**SOURCE TEXT:**
::::::::

This relates to something that both the Japanese filmmakers I invited to
Eiga Arts said before the screenings of their films and other Japanese
films. Onishi Kenji asked the audience not to think too much while watching
his films, but to just watch them. Yamada Isao encouraged the audience to
relax, enjoy the films and let their imagination go wild. Both filmmakers
have said on several occasions to me that they think Japanese experimental
films often differ to foreign films in that Japanese films (Yamada's and
Onishi's films are perhaps very typical of this) primarily try to provoke
emotion rather than reasoning. Clearly a broad statement which doesn't
speak for every Japanese filmmaker but on the whole I think there is
evidence of it.

::::::::

**SUPPLIED MATERIAL:**
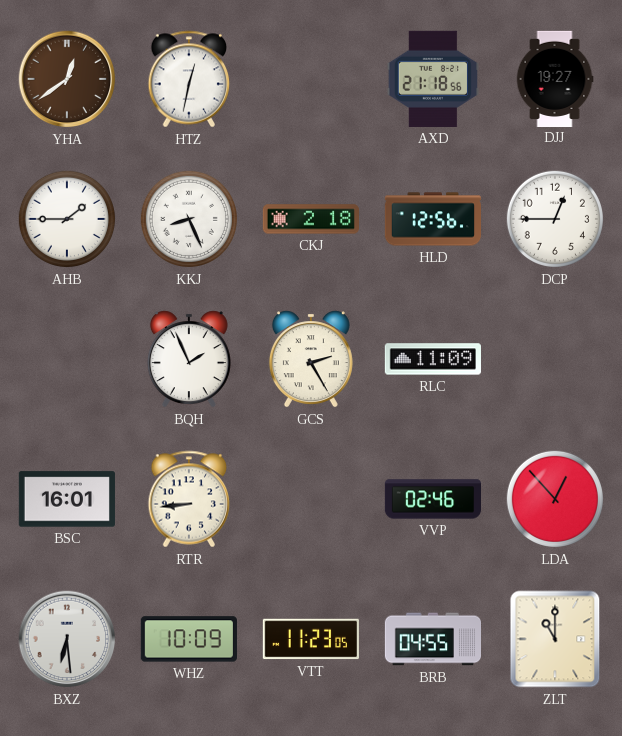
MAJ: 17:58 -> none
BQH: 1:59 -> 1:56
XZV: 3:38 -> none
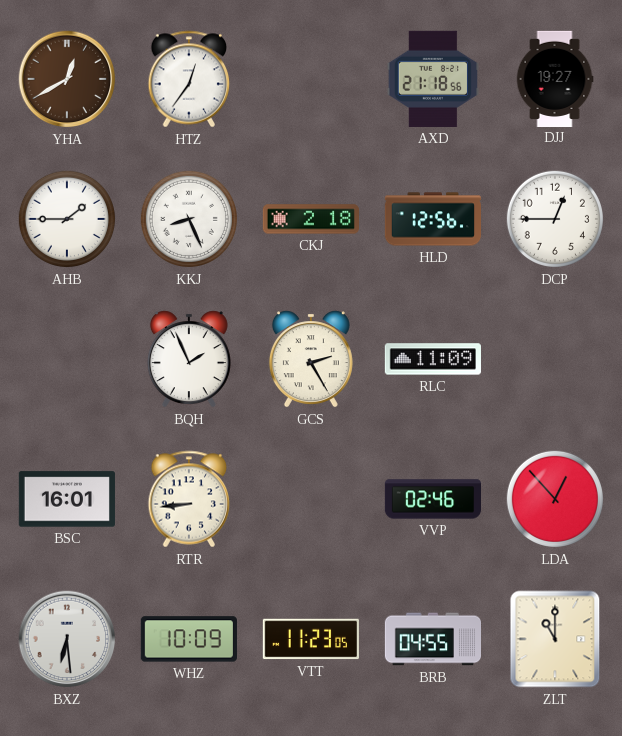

::::::::

**GOALS:**
1 > Can you reproduce everything in the passage on Japanese experimental films from "This relates to" down to "evidence of it."?
2 > Will you go on with the passage on Japanese experimental films, starting after its final sentence?

**TASK RESPONSES:**
1 >
This relates to something that both the Japanese filmmakers I invited to
Eiga Arts said before the screenings of their films and other Japanese
films. Onishi Kenji asked the audience not to think too much while watching
his films, but to just watch them. Yamada Isao encouraged the audience to
relax, enjoy the films and let their imagination go wild. Both filmmakers
have said on several occasions to me that they think Japanese experimental
films often differ to foreign films in that Japanese films (Yamada's and
Onishi's films are perhaps very typical of this) primarily try to provoke
emotion rather than reasoning. Clearly a broad statement which doesn't
speak for every Japanese filmmaker but on the whole I think there is
evidence of it.

2 >
The festival marked the last Eiga Arts of the year. Since January, Eiga
Arts has screened films and videos by Manjome Jun, Eric Saks, Wada Junko,
Jung Ji-Woo, David Woods, Leslie Raymond, Robert Arnold, Lisa DiLillo, Lisa
McElroy, Apichatpong Weerasethakul, Erik Deutschman, Mark Street, Mark
O'Connell, Onishi Kenji, Yamazaki Mikio, Tachibana Kaoru, Mitsuki Ai, Craig
Lindley, Scott Stark, Brian Frye, Tsuchiya Yutaka, Video Press, Ogawamachi
Cine Club, Takahiko Iimura, Murakami Kenji, Sam Easterson, Koike Teruo,
Peter Hutton, Leighton Pierce, Jon Jost, Janie Geiser, Martin Arnold, Konrad
Steiner, Kerry Laitala, Phil Solomon, David Sherman, Ito Takeshi, Sueoka
Ichiro, Kurokawa Michiko, Okuyama Jun'ichi, Yamada Isao, Ishida Takashi,
Serizawa Ichiro, Ota Yo, Julie Murray, Lewis Klahr, Mathias Muller, Abigail
Child, Henry Hills, and Abraham Ravett.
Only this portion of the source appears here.